What you need to do: Go through the entries one line at a time, and gather every line that has the word "CrtYd".
**********
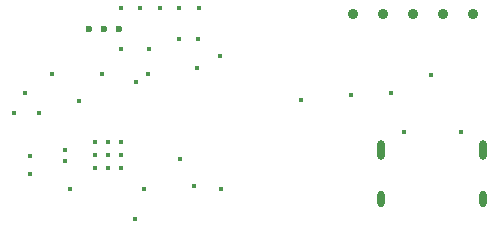
<source format=gbr>
%TF.GenerationSoftware,Altium Limited,Altium Designer,23.11.1 (41)*%
G04 Layer_Color=0*
%FSLAX26Y26*%
%MOIN*%
%TF.SameCoordinates,9526E2AF-B100-4743-A6B5-6A4C7E8B4C09*%
%TF.FilePolarity,Positive*%
%TF.FileFunction,Plated,1,4,PTH,Drill*%
%TF.Part,Single*%
G01*
G75*
%TA.AperFunction,ComponentDrill*%
%ADD71O,0.023622X0.066929*%
%ADD72O,0.023622X0.055118*%
%ADD73C,0.035433*%
%ADD74C,0.023622*%
%TA.AperFunction,ViaDrill,NotFilled*%
%ADD75C,0.015748*%
D71*
X1914173Y266929D02*
D03*
X1574016D02*
D03*
D72*
X1914173Y102362D02*
D03*
X1574016D02*
D03*
D73*
X1881102Y720472D02*
D03*
X1781102D02*
D03*
X1681102D02*
D03*
X1581102D02*
D03*
X1481102D02*
D03*
D74*
X600000Y669680D02*
D03*
X700000D02*
D03*
X650000D02*
D03*
D75*
X385827Y456693D02*
D03*
X476378Y519291D02*
D03*
X535433Y137795D02*
D03*
X751968Y35433D02*
D03*
X1304626Y433071D02*
D03*
X899114Y637795D02*
D03*
X798311Y602362D02*
D03*
X966535Y740158D02*
D03*
X901082D02*
D03*
X704724D02*
D03*
Y602362D02*
D03*
X770177Y740158D02*
D03*
X835630D02*
D03*
X964567Y637795D02*
D03*
X433071Y389764D02*
D03*
X350394D02*
D03*
X403543Y247638D02*
D03*
X960630Y539370D02*
D03*
X755905Y492126D02*
D03*
X795276Y519685D02*
D03*
X1035433Y578740D02*
D03*
X1472441Y448819D02*
D03*
X1606299Y456693D02*
D03*
X1740158Y515748D02*
D03*
X641535Y519488D02*
D03*
X566929Y429134D02*
D03*
X948819Y145669D02*
D03*
X903149Y236220D02*
D03*
X783465Y137795D02*
D03*
X403543Y185433D02*
D03*
X1039370Y137795D02*
D03*
X1838583Y326772D02*
D03*
X1649606D02*
D03*
X618110Y291339D02*
D03*
X661417D02*
D03*
X704724D02*
D03*
X618110Y248031D02*
D03*
X661417D02*
D03*
X704724D02*
D03*
X618110Y204724D02*
D03*
X661417D02*
D03*
X704724D02*
D03*
X519685Y228346D02*
D03*
Y267716D02*
D03*
%TF.MD5,035d02577e5d6a52d71b4942feb49ec2*%
M02*

</source>
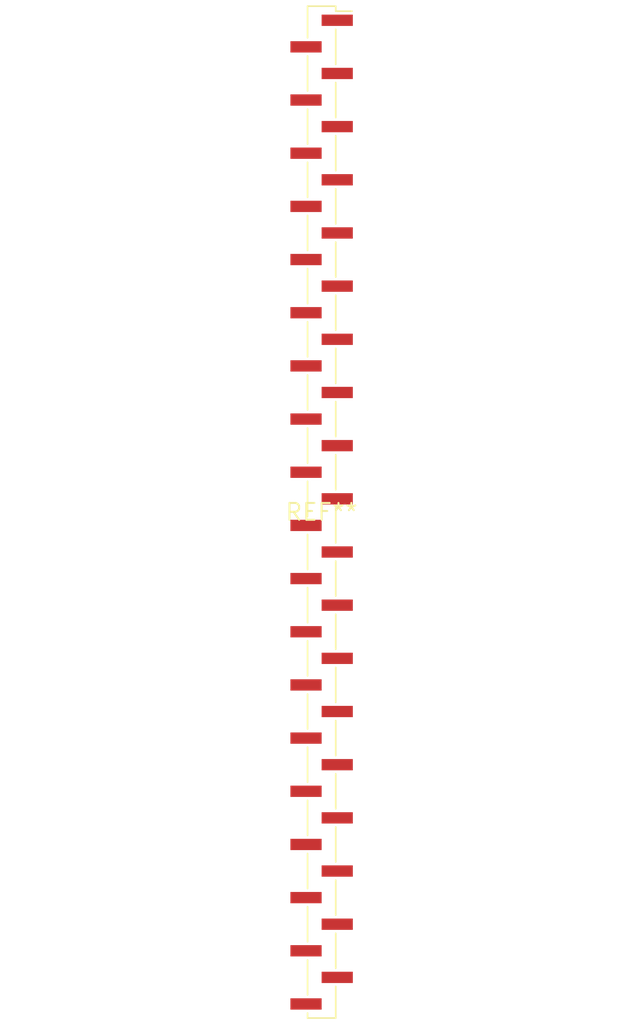
<source format=kicad_pcb>
(kicad_pcb (version 20240108) (generator pcbnew)

  (general
    (thickness 1.6)
  )

  (paper "A4")
  (layers
    (0 "F.Cu" signal)
    (31 "B.Cu" signal)
    (32 "B.Adhes" user "B.Adhesive")
    (33 "F.Adhes" user "F.Adhesive")
    (34 "B.Paste" user)
    (35 "F.Paste" user)
    (36 "B.SilkS" user "B.Silkscreen")
    (37 "F.SilkS" user "F.Silkscreen")
    (38 "B.Mask" user)
    (39 "F.Mask" user)
    (40 "Dwgs.User" user "User.Drawings")
    (41 "Cmts.User" user "User.Comments")
    (42 "Eco1.User" user "User.Eco1")
    (43 "Eco2.User" user "User.Eco2")
    (44 "Edge.Cuts" user)
    (45 "Margin" user)
    (46 "B.CrtYd" user "B.Courtyard")
    (47 "F.CrtYd" user "F.Courtyard")
    (48 "B.Fab" user)
    (49 "F.Fab" user)
    (50 "User.1" user)
    (51 "User.2" user)
    (52 "User.3" user)
    (53 "User.4" user)
    (54 "User.5" user)
    (55 "User.6" user)
    (56 "User.7" user)
    (57 "User.8" user)
    (58 "User.9" user)
  )

  (setup
    (pad_to_mask_clearance 0)
    (pcbplotparams
      (layerselection 0x00010fc_ffffffff)
      (plot_on_all_layers_selection 0x0000000_00000000)
      (disableapertmacros false)
      (usegerberextensions false)
      (usegerberattributes false)
      (usegerberadvancedattributes false)
      (creategerberjobfile false)
      (dashed_line_dash_ratio 12.000000)
      (dashed_line_gap_ratio 3.000000)
      (svgprecision 4)
      (plotframeref false)
      (viasonmask false)
      (mode 1)
      (useauxorigin false)
      (hpglpennumber 1)
      (hpglpenspeed 20)
      (hpglpendiameter 15.000000)
      (dxfpolygonmode false)
      (dxfimperialunits false)
      (dxfusepcbnewfont false)
      (psnegative false)
      (psa4output false)
      (plotreference false)
      (plotvalue false)
      (plotinvisibletext false)
      (sketchpadsonfab false)
      (subtractmaskfromsilk false)
      (outputformat 1)
      (mirror false)
      (drillshape 1)
      (scaleselection 1)
      (outputdirectory "")
    )
  )

  (net 0 "")

  (footprint "PinHeader_1x38_P2.00mm_Vertical_SMD_Pin1Right" (layer "F.Cu") (at 0 0))

)

</source>
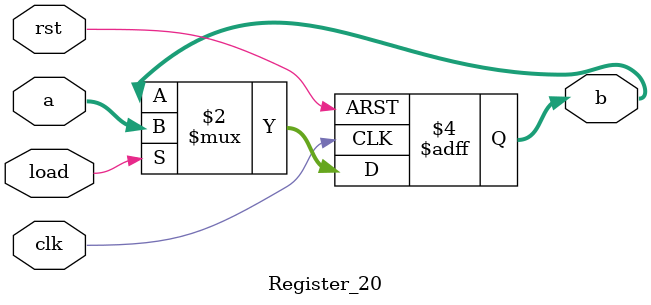
<source format=v>
`timescale 1ns / 1ps
module Register_20(input clk, rst, load,
						 input[19:0] a,
						 output reg[19:0] b);
	
	always @(posedge clk, posedge rst) begin
		if(rst)
			b <= 20'b0;
		else if(load)
			b <= a;
	end

	
endmodule

</source>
**********
Task output:
    (46 "B.CrtYd" user "B.Courtyard")
    (47 "F.CrtYd" user "F.Courtyard")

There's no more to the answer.